_What you are asked to do:_ Skip the images and copy each record exactly as written.

_Data records:_

——

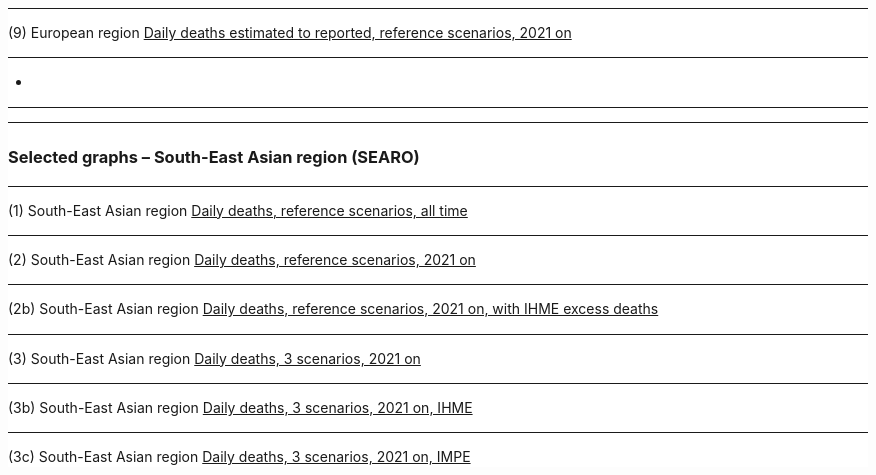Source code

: 
****

(9) European region [Daily deaths estimated to reported, reference scenarios, 2021 on](https://github.com/pourmalek/CovidVisualizedGlobal/blob/main/20220114/output/merge/graph%20EURO%2082%20COVID-19%20daily%20deaths%20estimated%20to%20reported%2C%20EURO%2C%20reference%20scenarios%2C%202021.pdf)


****


*


****
****

### Selected graphs – South-East Asian region (SEARO)

****

(1) South-East Asian region [Daily deaths, reference scenarios, all time](https://github.com/pourmalek/CovidVisualizedGlobal/blob/main/20220114/output/merge/graph%20SEARO%2011a%20COVID-19%20daily%20deaths%2C%20SEARO%2C%20reference%20scenarios%2C%20all%20time.pdf)


****

(2) South-East Asian region [Daily deaths, reference scenarios, 2021 on](https://github.com/pourmalek/CovidVisualizedGlobal/blob/main/20220114/output/merge/graph%20SEARO%2012a%20COVID-19%20daily%20deaths%2C%20SEARO%2C%20reference%20scenarios%2C%202021.pdf)


****

(2b) South-East Asian region [Daily deaths, reference scenarios, 2021 on, with IHME excess deaths](https://github.com/pourmalek/CovidVisualizedGlobal/blob/main/20220114/output/merge/graph%20SEARO%2012b%20COVID-19%20daily%20deaths%2C%20SEARO%2C%20reference%20scenarios%2C%202021%20with%20IHME%20excess%20deaths.pdf)


****

(3) South-East Asian region [Daily deaths, 3 scenarios, 2021 on](https://github.com/pourmalek/CovidVisualizedGlobal/blob/main/20220114/output/merge/graph%20SEARO%2014%20COVID-19%20daily%20deaths%2C%20SEARO%2C%203%20scenarios%2C%202021.pdf)


****

(3b) South-East Asian region [Daily deaths, 3 scenarios, 2021 on, IHME](https://github.com/pourmalek/CovidVisualizedGlobal/blob/main/20220114/output/merge/graph%20SEARO%2016%20COVID-19%20daily%20deaths%2C%20SEARO%2C%203%20scenarios%2C%20uncertainty%2C%202021%2C%20IHME.pdf)


****

(3c) South-East Asian region [Daily deaths, 3 scenarios, 2021 on, IMPE](https://github.com/pourmalek/CovidVisualizedGlobal/blob/main/20220114/output/merge/graph%20SEARO%2018%20COVID-19%20daily%20deaths%2C%20SEARO%2C%203%20scenarios%2C%20uncertainty%2C%202021%2C%20IMPE.pdf)
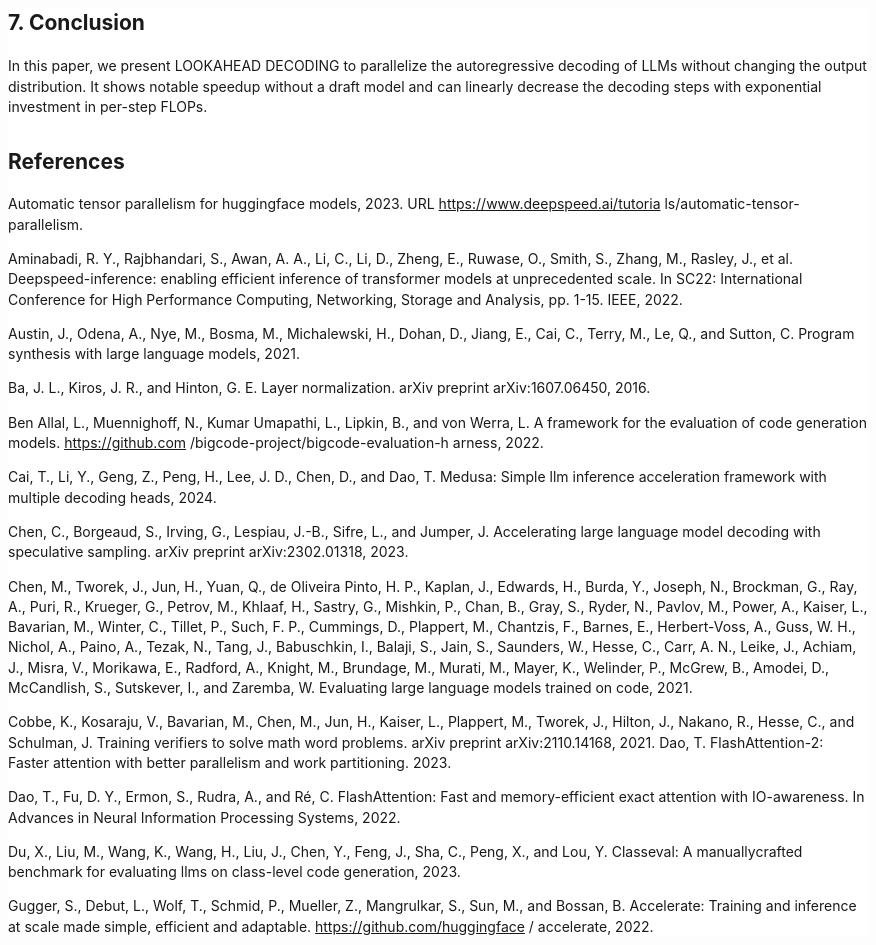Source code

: ## 7. Conclusion

In this paper, we present LOOKAHEAD DECODING to parallelize the autoregressive decoding of LLMs without changing the output distribution. It shows notable speedup without a draft model and can linearly decrease the decoding steps with exponential investment in per-step FLOPs.

## References

Automatic tensor parallelism for huggingface models, 2023. URL https://www.deepspeed.ai/tutoria ls/automatic-tensor-parallelism.

Aminabadi, R. Y., Rajbhandari, S., Awan, A. A., Li, C., Li, D., Zheng, E., Ruwase, O., Smith, S., Zhang, M., Rasley, J., et al. Deepspeed-inference: enabling efficient inference of transformer models at unprecedented scale. In SC22: International Conference for High Performance Computing, Networking, Storage and Analysis, pp. 1-15. IEEE, 2022.

Austin, J., Odena, A., Nye, M., Bosma, M., Michalewski, H., Dohan, D., Jiang, E., Cai, C., Terry, M., Le, Q., and Sutton, C. Program synthesis with large language models, 2021.

Ba, J. L., Kiros, J. R., and Hinton, G. E. Layer normalization. arXiv preprint arXiv:1607.06450, 2016.

Ben Allal, L., Muennighoff, N., Kumar Umapathi, L., Lipkin, B., and von Werra, L. A framework for the evaluation of code generation models. https://github.com /bigcode-project/bigcode-evaluation-h arness, 2022.

Cai, T., Li, Y., Geng, Z., Peng, H., Lee, J. D., Chen, D., and Dao, T. Medusa: Simple llm inference acceleration framework with multiple decoding heads, 2024.

Chen, C., Borgeaud, S., Irving, G., Lespiau, J.-B., Sifre, L., and Jumper, J. Accelerating large language model decoding with speculative sampling. arXiv preprint arXiv:2302.01318, 2023.

Chen, M., Tworek, J., Jun, H., Yuan, Q., de Oliveira Pinto, H. P., Kaplan, J., Edwards, H., Burda, Y., Joseph, N., Brockman, G., Ray, A., Puri, R., Krueger, G., Petrov, M., Khlaaf, H., Sastry, G., Mishkin, P., Chan, B., Gray, S., Ryder, N., Pavlov, M., Power, A., Kaiser, L., Bavarian, M., Winter, C., Tillet, P., Such, F. P., Cummings, D., Plappert, M., Chantzis, F., Barnes, E., Herbert-Voss, A., Guss, W. H., Nichol, A., Paino, A., Tezak, N., Tang, J., Babuschkin, I., Balaji, S., Jain, S., Saunders, W., Hesse, C., Carr, A. N., Leike, J., Achiam, J., Misra, V., Morikawa, E., Radford, A., Knight, M., Brundage, M., Murati, M., Mayer, K., Welinder, P., McGrew, B., Amodei, D., McCandlish, S., Sutskever, I., and Zaremba, W. Evaluating large language models trained on code, 2021.

Cobbe, K., Kosaraju, V., Bavarian, M., Chen, M., Jun, H., Kaiser, L., Plappert, M., Tworek, J., Hilton, J., Nakano, R., Hesse, C., and Schulman, J. Training verifiers to solve math word problems. arXiv preprint arXiv:2110.14168, 2021.
Dao, T. FlashAttention-2: Faster attention with better parallelism and work partitioning. 2023.

Dao, T., Fu, D. Y., Ermon, S., Rudra, A., and Ré, C. FlashAttention: Fast and memory-efficient exact attention with IO-awareness. In Advances in Neural Information Processing Systems, 2022.

Du, X., Liu, M., Wang, K., Wang, H., Liu, J., Chen, Y., Feng, J., Sha, C., Peng, X., and Lou, Y. Classeval: A manuallycrafted benchmark for evaluating llms on class-level code generation, 2023.

Gugger, S., Debut, L., Wolf, T., Schmid, P., Mueller, Z., Mangrulkar, S., Sun, M., and Bossan, B. Accelerate: Training and inference at scale made simple, efficient and adaptable. https://github.com/huggingface / accelerate, 2022.
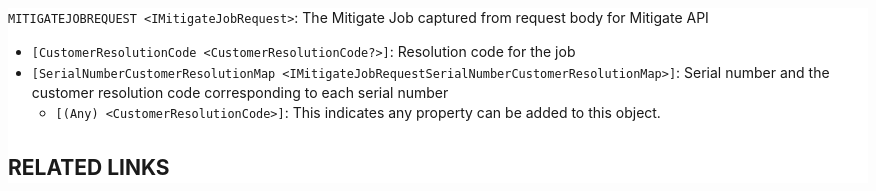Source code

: `MITIGATEJOBREQUEST <IMitigateJobRequest>`: The Mitigate Job captured from request body for Mitigate API
  - `[CustomerResolutionCode <CustomerResolutionCode?>]`: Resolution code for the job
  - `[SerialNumberCustomerResolutionMap <IMitigateJobRequestSerialNumberCustomerResolutionMap>]`: Serial number and the customer resolution code corresponding to each serial number
    - `[(Any) <CustomerResolutionCode>]`: This indicates any property can be added to this object.

## RELATED LINKS

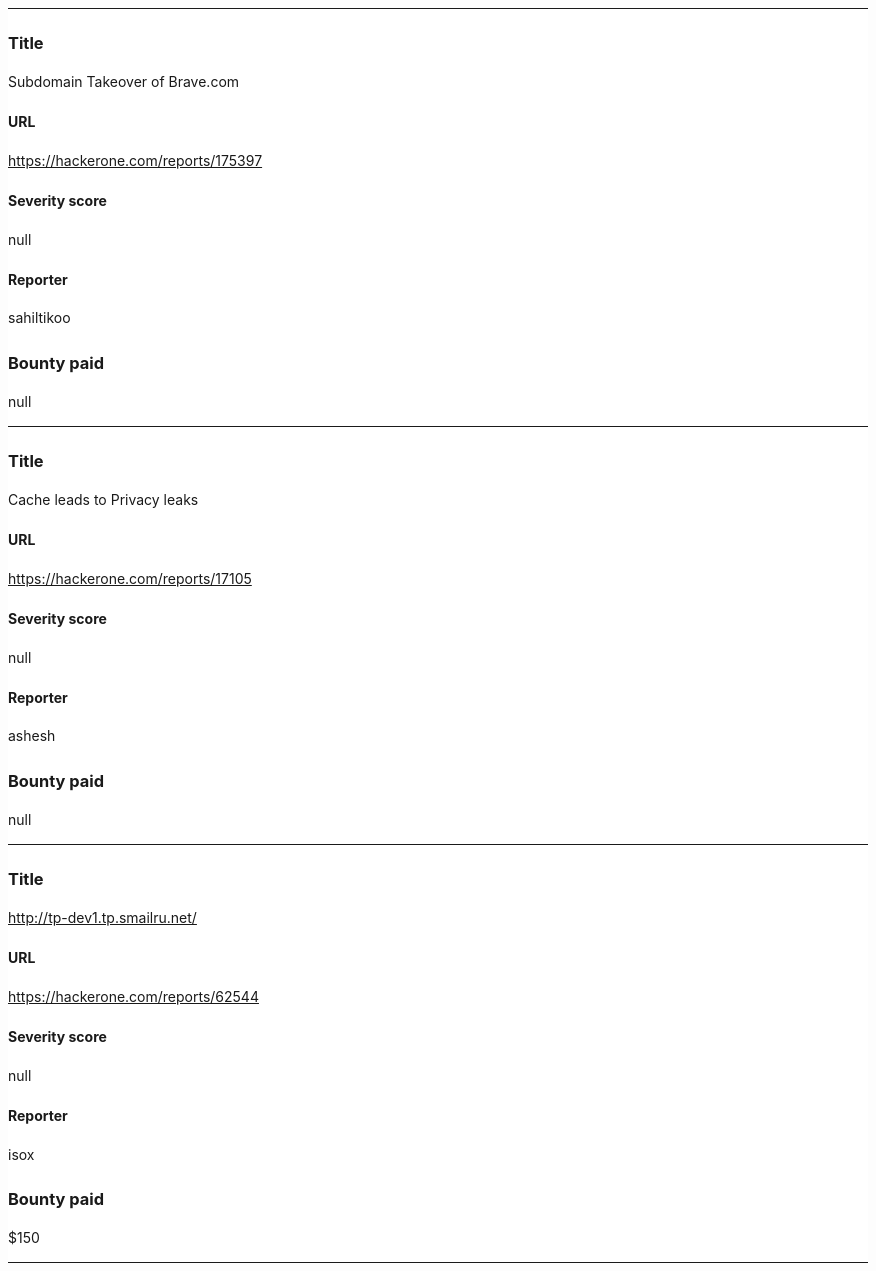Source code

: 
---


### Title
Subdomain Takeover of Brave.com
#### URL 
https://hackerone.com/reports/175397
#### Severity score
null
#### Reporter 
sahiltikoo
### Bounty paid
null


---


### Title
Cache leads to Privacy leaks
#### URL 
https://hackerone.com/reports/17105
#### Severity score
null
#### Reporter 
ashesh
### Bounty paid
null


---


### Title
http://tp-dev1.tp.smailru.net/
#### URL 
https://hackerone.com/reports/62544
#### Severity score
null
#### Reporter 
isox
### Bounty paid
$150


---

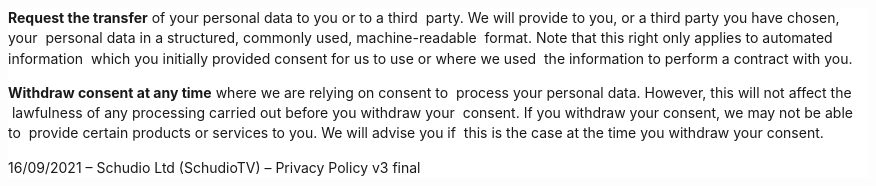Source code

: **Request the transfer** of your personal data to you or to a third  party. We will provide to you, or a third party you have chosen, your  personal data in a structured, commonly used, machine-readable  format. Note that this right only applies to automated information  which you initially provided consent for us to use or where we used  the information to perform a contract with you.  

**Withdraw consent at any time** where we are relying on consent to  process your personal data. However, this will not affect the  lawfulness of any processing carried out before you withdraw your  consent. If you withdraw your consent, we may not be able to  provide certain products or services to you. We will advise you if  this is the case at the time you withdraw your consent. 

16/09/2021 – Schudio Ltd (SchudioTV) – Privacy Policy v3 final

[](#header)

——

_Output for this task:_
Source code

: 
****

(9) European region [Daily deaths estimated to reported, reference scenarios, 2021 on](https://github.com/pourmalek/CovidVisualizedGlobal/blob/main/20220114/output/merge/graph%20EURO%2082%20COVID-19%20daily%20deaths%20estimated%20to%20reported%2C%20EURO%2C%20reference%20scenarios%2C%202021.pdf)


****


*


****
****

### Selected graphs – South-East Asian region (SEARO)

****

(1) South-East Asian region [Daily deaths, reference scenarios, all time](https://github.com/pourmalek/CovidVisualizedGlobal/blob/main/20220114/output/merge/graph%20SEARO%2011a%20COVID-19%20daily%20deaths%2C%20SEARO%2C%20reference%20scenarios%2C%20all%20time.pdf)


****

(2) South-East Asian region [Daily deaths, reference scenarios, 2021 on](https://github.com/pourmalek/CovidVisualizedGlobal/blob/main/20220114/output/merge/graph%20SEARO%2012a%20COVID-19%20daily%20deaths%2C%20SEARO%2C%20reference%20scenarios%2C%202021.pdf)


****

(2b) South-East Asian region [Daily deaths, reference scenarios, 2021 on, with IHME excess deaths](https://github.com/pourmalek/CovidVisualizedGlobal/blob/main/20220114/output/merge/graph%20SEARO%2012b%20COVID-19%20daily%20deaths%2C%20SEARO%2C%20reference%20scenarios%2C%202021%20with%20IHME%20excess%20deaths.pdf)


****

(3) South-East Asian region [Daily deaths, 3 scenarios, 2021 on](https://github.com/pourmalek/CovidVisualizedGlobal/blob/main/20220114/output/merge/graph%20SEARO%2014%20COVID-19%20daily%20deaths%2C%20SEARO%2C%203%20scenarios%2C%202021.pdf)


****

(3b) South-East Asian region [Daily deaths, 3 scenarios, 2021 on, IHME](https://github.com/pourmalek/CovidVisualizedGlobal/blob/main/20220114/output/merge/graph%20SEARO%2016%20COVID-19%20daily%20deaths%2C%20SEARO%2C%203%20scenarios%2C%20uncertainty%2C%202021%2C%20IHME.pdf)


****

(3c) South-East Asian region [Daily deaths, 3 scenarios, 2021 on, IMPE](https://github.com/pourmalek/CovidVisualizedGlobal/blob/main/20220114/output/merge/graph%20SEARO%2018%20COVID-19%20daily%20deaths%2C%20SEARO%2C%203%20scenarios%2C%20uncertainty%2C%202021%2C%20IMPE.pdf)
Source code

: ## 7. Conclusion

In this paper, we present LOOKAHEAD DECODING to parallelize the autoregressive decoding of LLMs without changing the output distribution. It shows notable speedup without a draft model and can linearly decrease the decoding steps with exponential investment in per-step FLOPs.

## References

Automatic tensor parallelism for huggingface models, 2023. URL https://www.deepspeed.ai/tutoria ls/automatic-tensor-parallelism.

Aminabadi, R. Y., Rajbhandari, S., Awan, A. A., Li, C., Li, D., Zheng, E., Ruwase, O., Smith, S., Zhang, M., Rasley, J., et al. Deepspeed-inference: enabling efficient inference of transformer models at unprecedented scale. In SC22: International Conference for High Performance Computing, Networking, Storage and Analysis, pp. 1-15. IEEE, 2022.

Austin, J., Odena, A., Nye, M., Bosma, M., Michalewski, H., Dohan, D., Jiang, E., Cai, C., Terry, M., Le, Q., and Sutton, C. Program synthesis with large language models, 2021.

Ba, J. L., Kiros, J. R., and Hinton, G. E. Layer normalization. arXiv preprint arXiv:1607.06450, 2016.

Ben Allal, L., Muennighoff, N., Kumar Umapathi, L., Lipkin, B., and von Werra, L. A framework for the evaluation of code generation models. https://github.com /bigcode-project/bigcode-evaluation-h arness, 2022.

Cai, T., Li, Y., Geng, Z., Peng, H., Lee, J. D., Chen, D., and Dao, T. Medusa: Simple llm inference acceleration framework with multiple decoding heads, 2024.

Chen, C., Borgeaud, S., Irving, G., Lespiau, J.-B., Sifre, L., and Jumper, J. Accelerating large language model decoding with speculative sampling. arXiv preprint arXiv:2302.01318, 2023.

Chen, M., Tworek, J., Jun, H., Yuan, Q., de Oliveira Pinto, H. P., Kaplan, J., Edwards, H., Burda, Y., Joseph, N., Brockman, G., Ray, A., Puri, R., Krueger, G., Petrov, M., Khlaaf, H., Sastry, G., Mishkin, P., Chan, B., Gray, S., Ryder, N., Pavlov, M., Power, A., Kaiser, L., Bavarian, M., Winter, C., Tillet, P., Such, F. P., Cummings, D., Plappert, M., Chantzis, F., Barnes, E., Herbert-Voss, A., Guss, W. H., Nichol, A., Paino, A., Tezak, N., Tang, J., Babuschkin, I., Balaji, S., Jain, S., Saunders, W., Hesse, C., Carr, A. N., Leike, J., Achiam, J., Misra, V., Morikawa, E., Radford, A., Knight, M., Brundage, M., Murati, M., Mayer, K., Welinder, P., McGrew, B., Amodei, D., McCandlish, S., Sutskever, I., and Zaremba, W. Evaluating large language models trained on code, 2021.

Cobbe, K., Kosaraju, V., Bavarian, M., Chen, M., Jun, H., Kaiser, L., Plappert, M., Tworek, J., Hilton, J., Nakano, R., Hesse, C., and Schulman, J. Training verifiers to solve math word problems. arXiv preprint arXiv:2110.14168, 2021.
Dao, T. FlashAttention-2: Faster attention with better parallelism and work partitioning. 2023.

Dao, T., Fu, D. Y., Ermon, S., Rudra, A., and Ré, C. FlashAttention: Fast and memory-efficient exact attention with IO-awareness. In Advances in Neural Information Processing Systems, 2022.

Du, X., Liu, M., Wang, K., Wang, H., Liu, J., Chen, Y., Feng, J., Sha, C., Peng, X., and Lou, Y. Classeval: A manuallycrafted benchmark for evaluating llms on class-level code generation, 2023.

Gugger, S., Debut, L., Wolf, T., Schmid, P., Mueller, Z., Mangrulkar, S., Sun, M., and Bossan, B. Accelerate: Training and inference at scale made simple, efficient and adaptable. https://github.com/huggingface / accelerate, 2022.
Source code

: `MITIGATEJOBREQUEST <IMitigateJobRequest>`: The Mitigate Job captured from request body for Mitigate API
  - `[CustomerResolutionCode <CustomerResolutionCode?>]`: Resolution code for the job
  - `[SerialNumberCustomerResolutionMap <IMitigateJobRequestSerialNumberCustomerResolutionMap>]`: Serial number and the customer resolution code corresponding to each serial number
    - `[(Any) <CustomerResolutionCode>]`: This indicates any property can be added to this object.

## RELATED LINKS

Source code

: 
---


### Title
Subdomain Takeover of Brave.com
#### URL 
https://hackerone.com/reports/175397
#### Severity score
null
#### Reporter 
sahiltikoo
### Bounty paid
null


---


### Title
Cache leads to Privacy leaks
#### URL 
https://hackerone.com/reports/17105
#### Severity score
null
#### Reporter 
ashesh
### Bounty paid
null


---


### Title
http://tp-dev1.tp.smailru.net/
#### URL 
https://hackerone.com/reports/62544
#### Severity score
null
#### Reporter 
isox
### Bounty paid
$150


---

Source code

: **Request the transfer** of your personal data to you or to a third  party. We will provide to you, or a third party you have chosen, your  personal data in a structured, commonly used, machine-readable  format. Note that this right only applies to automated information  which you initially provided consent for us to use or where we used  the information to perform a contract with you.  

**Withdraw consent at any time** where we are relying on consent to  process your personal data. However, this will not affect the  lawfulness of any processing carried out before you withdraw your  consent. If you withdraw your consent, we may not be able to  provide certain products or services to you. We will advise you if  this is the case at the time you withdraw your consent. 

16/09/2021 – Schudio Ltd (SchudioTV) – Privacy Policy v3 final

[](#header)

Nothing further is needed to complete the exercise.